Provided entries ▸
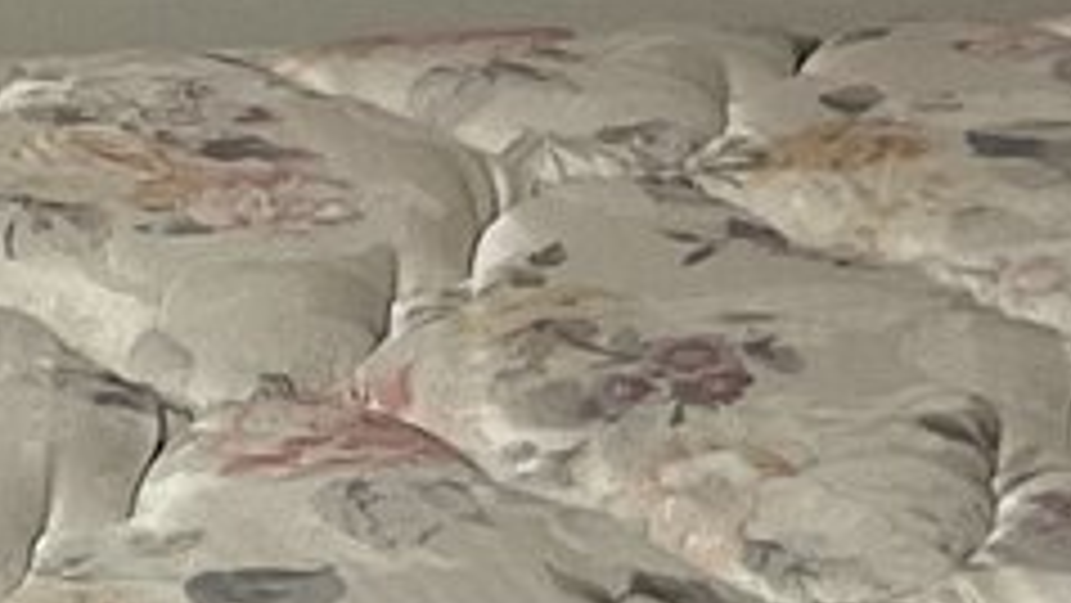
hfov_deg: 10.6
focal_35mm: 201
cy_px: 655
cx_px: 47
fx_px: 5709
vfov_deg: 6.0
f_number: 1.8
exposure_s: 1/60
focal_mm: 3
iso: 100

What you will do ▸ The answer must be a word-for-word copy of all the entries, containing no pictures.

Answer to this task ▸
hfov_deg: 10.6
focal_35mm: 201
cy_px: 655
cx_px: 47
fx_px: 5709
vfov_deg: 6.0
f_number: 1.8
exposure_s: 1/60
focal_mm: 3
iso: 100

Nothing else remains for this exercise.